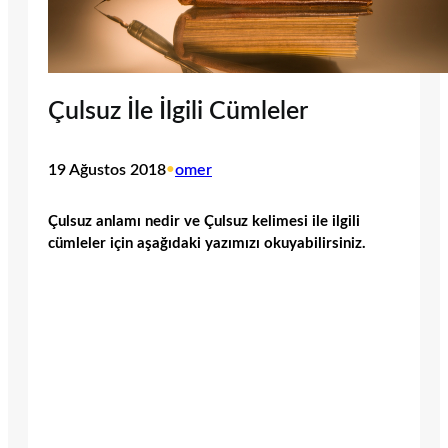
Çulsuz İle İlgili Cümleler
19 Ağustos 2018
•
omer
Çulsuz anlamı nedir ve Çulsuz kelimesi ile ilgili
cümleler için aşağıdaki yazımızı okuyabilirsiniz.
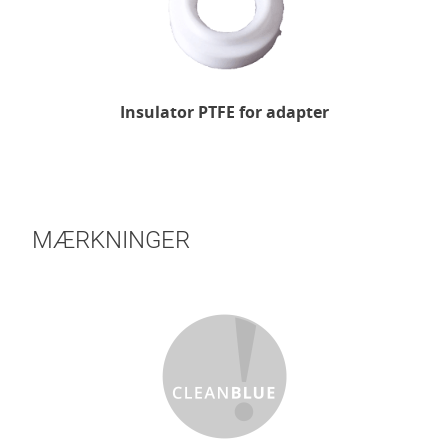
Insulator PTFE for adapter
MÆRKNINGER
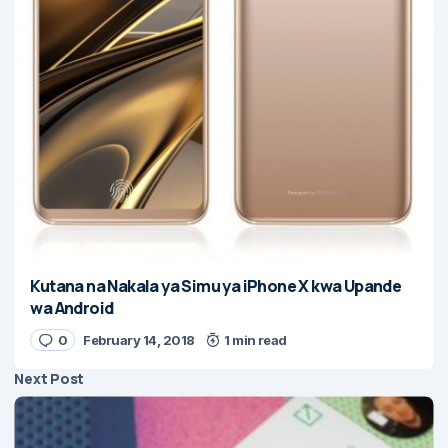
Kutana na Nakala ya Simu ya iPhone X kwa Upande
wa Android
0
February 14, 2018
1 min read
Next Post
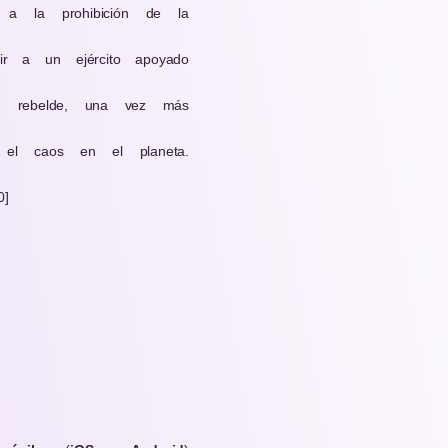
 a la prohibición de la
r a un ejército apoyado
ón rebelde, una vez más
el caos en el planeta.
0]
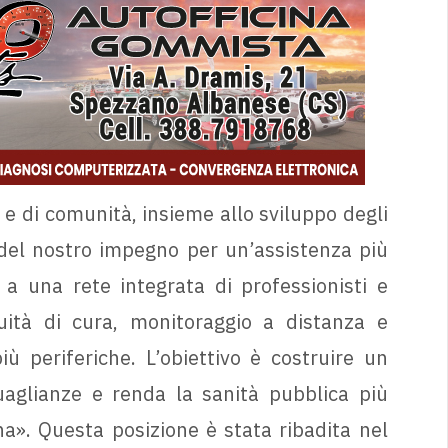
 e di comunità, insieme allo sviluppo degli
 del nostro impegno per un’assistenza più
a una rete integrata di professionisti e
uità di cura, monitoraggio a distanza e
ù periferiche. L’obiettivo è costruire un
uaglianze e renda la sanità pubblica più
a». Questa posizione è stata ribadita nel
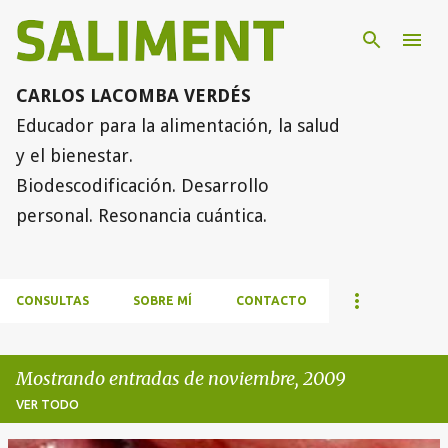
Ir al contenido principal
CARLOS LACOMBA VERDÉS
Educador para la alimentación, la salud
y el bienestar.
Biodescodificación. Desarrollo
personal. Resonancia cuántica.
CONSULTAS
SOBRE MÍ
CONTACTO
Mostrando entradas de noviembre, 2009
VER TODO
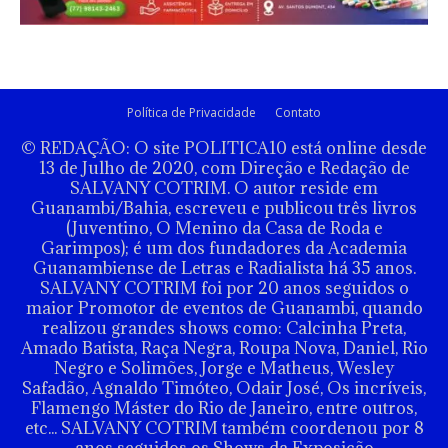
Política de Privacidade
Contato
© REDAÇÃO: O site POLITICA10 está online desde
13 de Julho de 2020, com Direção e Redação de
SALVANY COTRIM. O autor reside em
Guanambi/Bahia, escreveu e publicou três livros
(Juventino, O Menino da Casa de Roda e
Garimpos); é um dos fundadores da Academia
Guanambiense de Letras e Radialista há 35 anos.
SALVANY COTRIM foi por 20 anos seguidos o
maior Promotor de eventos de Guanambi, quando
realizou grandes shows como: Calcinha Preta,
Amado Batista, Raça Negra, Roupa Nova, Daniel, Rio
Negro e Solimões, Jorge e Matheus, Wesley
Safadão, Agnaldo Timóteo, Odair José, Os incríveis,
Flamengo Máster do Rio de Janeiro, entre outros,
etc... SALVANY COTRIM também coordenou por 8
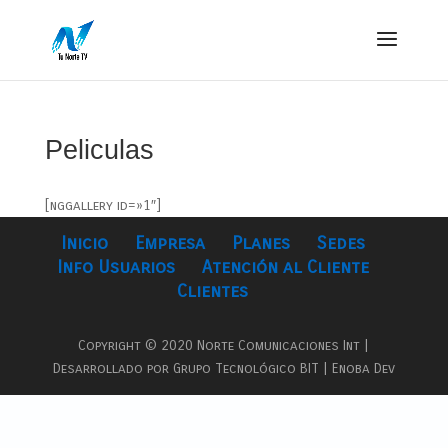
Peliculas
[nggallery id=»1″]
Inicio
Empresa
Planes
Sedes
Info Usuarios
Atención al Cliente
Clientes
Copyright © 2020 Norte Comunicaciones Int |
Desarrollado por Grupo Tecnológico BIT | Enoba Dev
---
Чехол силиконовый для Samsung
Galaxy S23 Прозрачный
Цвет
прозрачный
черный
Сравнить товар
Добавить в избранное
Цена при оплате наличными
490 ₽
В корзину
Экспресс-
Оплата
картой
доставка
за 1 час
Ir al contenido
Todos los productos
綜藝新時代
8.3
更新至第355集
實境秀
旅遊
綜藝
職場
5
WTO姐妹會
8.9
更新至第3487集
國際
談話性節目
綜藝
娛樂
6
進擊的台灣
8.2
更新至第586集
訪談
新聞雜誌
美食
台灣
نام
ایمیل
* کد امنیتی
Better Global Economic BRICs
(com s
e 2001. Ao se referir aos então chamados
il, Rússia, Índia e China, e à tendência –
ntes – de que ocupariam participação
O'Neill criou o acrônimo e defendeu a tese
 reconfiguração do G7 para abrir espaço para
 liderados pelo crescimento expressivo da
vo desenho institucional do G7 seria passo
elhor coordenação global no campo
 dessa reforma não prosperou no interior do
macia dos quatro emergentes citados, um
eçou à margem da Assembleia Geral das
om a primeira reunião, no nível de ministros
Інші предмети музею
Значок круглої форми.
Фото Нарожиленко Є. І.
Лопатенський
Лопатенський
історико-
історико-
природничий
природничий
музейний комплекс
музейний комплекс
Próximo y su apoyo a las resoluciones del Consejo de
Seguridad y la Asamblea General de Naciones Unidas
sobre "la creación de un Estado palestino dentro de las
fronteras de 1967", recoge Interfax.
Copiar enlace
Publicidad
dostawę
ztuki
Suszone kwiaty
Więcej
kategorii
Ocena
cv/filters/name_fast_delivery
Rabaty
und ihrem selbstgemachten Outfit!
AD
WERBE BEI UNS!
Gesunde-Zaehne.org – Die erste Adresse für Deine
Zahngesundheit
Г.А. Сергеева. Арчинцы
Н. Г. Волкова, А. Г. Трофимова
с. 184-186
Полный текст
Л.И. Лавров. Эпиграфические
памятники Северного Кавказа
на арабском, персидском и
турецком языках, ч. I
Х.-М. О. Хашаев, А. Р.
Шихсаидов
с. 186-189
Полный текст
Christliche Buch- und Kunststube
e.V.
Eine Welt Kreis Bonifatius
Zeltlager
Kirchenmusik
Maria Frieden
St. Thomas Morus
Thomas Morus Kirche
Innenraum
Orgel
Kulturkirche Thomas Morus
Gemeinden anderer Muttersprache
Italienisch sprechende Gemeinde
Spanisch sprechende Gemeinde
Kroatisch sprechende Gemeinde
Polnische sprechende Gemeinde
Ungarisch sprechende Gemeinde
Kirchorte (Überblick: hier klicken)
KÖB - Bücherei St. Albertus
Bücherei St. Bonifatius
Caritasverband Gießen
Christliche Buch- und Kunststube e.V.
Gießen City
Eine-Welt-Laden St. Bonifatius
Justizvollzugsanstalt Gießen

- **Activity**: All lines above from the one with "Christliche Buch- und Kunststube e.V." to the one with "Justizvollzugsanstalt Gießen", inclusive, should be copied exactly, and no other lines.

- **Finished task**:
Christliche Buch- und Kunststube e.V.
Gießen City
Eine-Welt-Laden St. Bonifatius
Justizvollzugsanstalt Gießen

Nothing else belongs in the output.